Exercise details: What is needed here is an exact printout of the data, with no pictures included.

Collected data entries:
============================================================
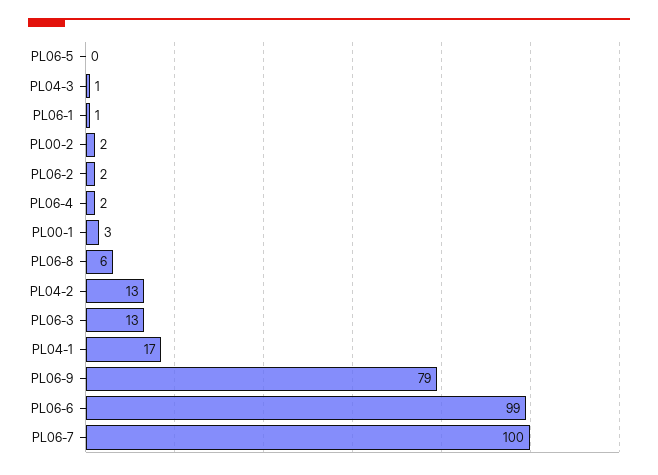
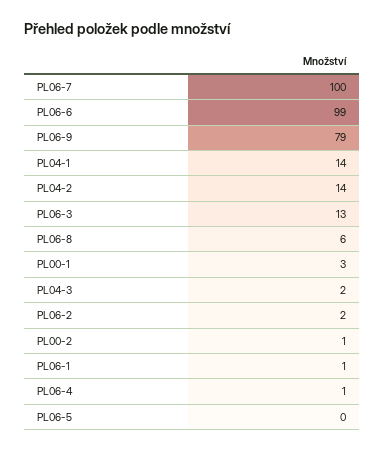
PL04-3: 1 -> 2
PL00-2: 2 -> 1
PL06-4: 2 -> 1
PL04-2: 13 -> 14
PL04-1: 17 -> 14

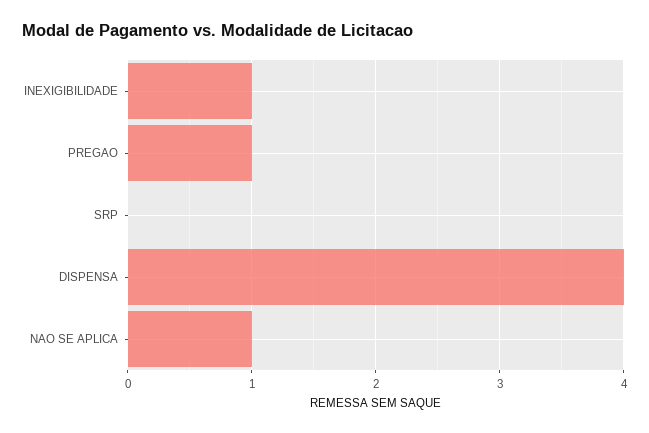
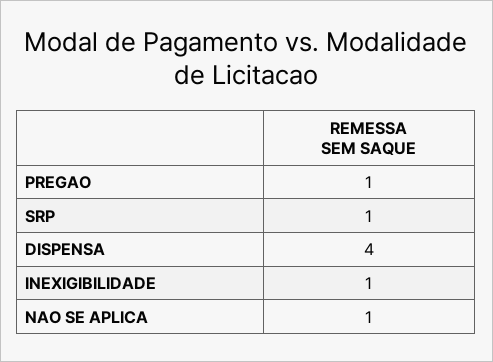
SRP: 0 -> 1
============================================================
Result:
PL04-3: 1 -> 2
PL00-2: 2 -> 1
PL06-4: 2 -> 1
PL04-2: 13 -> 14
PL04-1: 17 -> 14

SRP: 0 -> 1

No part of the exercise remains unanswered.